A HELOC loan stands for “Home Equity Line Of Credit.” It uses the equity of your home as collateral for a loan. What’s equity? It’s the difference between your home’s value and the balance of your mortgage; essentially, it’s what’s “yours” in your house.
A HELOC is a flexible loan option that functions similarly to a credit card: you have a maximum line of credit, and you can take out any amount of cash under that cap over the life of the loan, with funds available on an as-needed basis. You’ll pay it back with interest, of course, but usually at a much lower rate than a credit card. You also have the convenience of accessing the money multiple ways, whether it’s at a bank ranch, through checks provided by the bank, or through online banking.

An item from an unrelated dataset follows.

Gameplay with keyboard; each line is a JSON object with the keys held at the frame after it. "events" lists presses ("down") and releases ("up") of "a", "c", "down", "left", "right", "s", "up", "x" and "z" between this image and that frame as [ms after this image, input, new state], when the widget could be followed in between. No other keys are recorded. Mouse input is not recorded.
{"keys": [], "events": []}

Homeowners have plenty of purchases to make, and a HELOC can help with several specific goals, offering immediate funds at an interest rate that is manageable. You can use it for regular expenses, like tuition payments, or use it in an emergency to pay a large bill. You can also use it for projects that have a big up-front cost (like remodeling a kitchen) that may eventually offer you a return on investment when you sell your home.
Here are some ways to utilize a HELOC.
This is the most obvious way to use a HELOC, and from a financial standpoint, it’s a savvy decision. Putting money into your house will increase its value, so you’re rebuilding equity while also enjoying the perks of a more livable home.
However, not all home renovations increase your home’s value, as strange as that may seem. In fact, it’s a common mistake to add features to your home that don’t actually increase the resale value. Remember that a remodel is about more than your comfort or style, and what you deem as a necessity may seem frivolous to future homebuyers.
So, before you decide to build a pool, remodel the kitchen, or turn your dark, damp basement space into a living area, do your research. Which renovation will give you the most gains? Think about cost, what you’ll be paying in interest, and the impact on your home’s value.
College is expensive, there’s no doubt about that. Instead of charging tuition payments, books for the semester, or even daycare costs to a credit card, you can utilize your HELOC. It usually offers a more competitive rate than a credit card, but it could potentially be more lucrative than a student loan, too.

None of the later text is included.